“Occupational Fraud is very likely the costliest and most common form of financial crime in the world” as per the 2022 Report to the Nations issued by the Association of Certified Fraud Examiners (ACFE) – the world’s largest anti-fraud organization. The Report states that “even with the shift toward digital payments, remote work environments, and technology-based organizations, the schemes and methods fraudsters use to commit occupational fraud remain consistent over time”. An entity confronting occupational fraud ought to re-evaluate its internal controls and consider engaging a forensic accountant.
The Report highlights the 3 categories of occupational fraud:
- Asset misappropriation: the most common occupational fraud (86% of cases) which involves an employee stealing or misusing the employer’s resources with a median loss at $100,000 per case (the lowest median loss of the categories)
- Financial Statement Fraud: this involves a perpetrator intentionally causing a material misstatement or omission in an organization’s financial statements (the least common at 9% of schemes). This is the costliest scheme with a median loss of $593,000.
- Corruption: this includes bribery, conflicts of interest, and extortion with a median loss of $150,000.
It is the use of property or funds of another person for an unauthorized purpose and is classified as a felony. In misappropriation, the perpetrator steals or misuses an organization’s belongings and resources; usually without force. Meaning, they are taken through trickery and deceit. The Report analyzed over 2,000 occupational fraud cases and found the following asset misappropriation schemes to pose the greatest risk:
- Expense reimbursements
- Check and payment tampering
- Cash on hand
- Cash larceny
- Register disbursements
Examples of Misappropriation Schemes are:
- A company vendor calling to inquire about the status of an invoice, but the company’s accounting records show that the invoice has already been paid.
- Checks that have cleared the Bank but not recorded in the accounting system are identified.
- Physical evidence that checks have been altered.
- Cancelled checks are missing.
- Alterations to vendor invoices.
- Unexplained changes in bank deposit slips.
- Physical removal of company’s assets.
- Payroll discrepancies.
- Lower than expected company gross revenues.
- Lower than expected company net profit.
- Higher than expected mileage costs.
- Higher than expected travel and entertainment costs.
- Processing false merchandise returns.
Even Crypto is at forefront of fraud
The Report highlights that the rise of blockchain technology plus the adoption of crypto has opened the door for individual to perpetrate crypto fraud. The most common ways that crypto was used fraudulently as per the Report reveals that:
- 48% in making bribery and kickback payments in cryptocurrency
- 43% in converting misappropriated assets to cryptocurrency
Managing fraud risk proactively is imperative
It is not only about protecting against financial losses commonly associated with fraud. It is also about surviving reputational risk. There is a need for Organizations to create an environment and implement appropriate controls for detecting fraud ahead of time. An increasing “perception of detection” is widely believed to be the most effective fraud prevention method within an organization. Directors, officers, and employees in an organization should ask themselves if what they are doing is legal, is it something permitted/encouraged in the organization and what could happen if the information goes public.
What to do?
A qualified forensic accountant can recommend internal control systems that will help deter and prevent fraud schemes, and assist with establishing control environments, accounting systems, control activities, and monitoring.

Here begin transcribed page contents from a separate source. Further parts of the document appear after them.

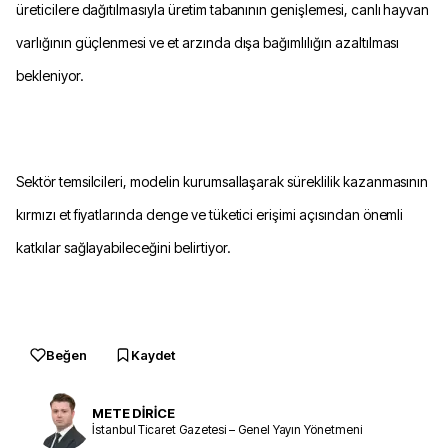
üreticilere dağıtılmasıyla üretim tabanının genişlemesi, canlı hayvan
varlığının güçlenmesi ve et arzında dışa bağımlılığın azaltılması
bekleniyor.
Sektör temsilcileri, modelin kurumsallaşarak süreklilik kazanmasının
kırmızı et fiyatlarında denge ve tüketici erişimi açısından önemli
katkılar sağlayabileceğini belirtiyor.
Beğen
Kaydet
METE DİRİCE
İstanbul Ticaret Gazetesi – Genel Yayın Yönetmeni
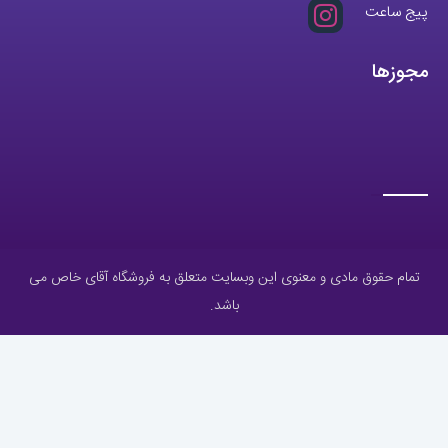
پیج ساعت
مجوزها
تمام حقوق مادی و معنوی این وبسایت متعلق به فروشگاه آقای خاص می
باشد.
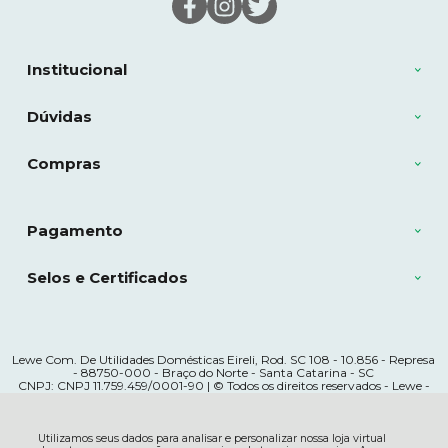
Institucional
Dúvidas
Compras
Pagamento
Selos e Certificados
Lewe Com. De Utilidades Domésticas Eireli, Rod. SC 108 - 10.856 - Represa
- 88750-000 - Braço do Norte - Santa Catarina - SC
CNPJ: CNPJ 11.759.459/0001-90 | © Todos os direitos reservados - Lewe -
2026
Utilizamos seus dados para analisar e personalizar nossa loja virtual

Forensic accountants are invaluable resources in the discovery and the resolution of Misappropriation schemes. A forensic accountant will hunt until the money is found, make sure that money is applied to the right place, discover if money and/or assets have been hidden, or if funds or assets have landed in the lap of unintended recipients.
Forensic accountants are specialists in demand due to their experience in investigation, detection, and quantification of losses.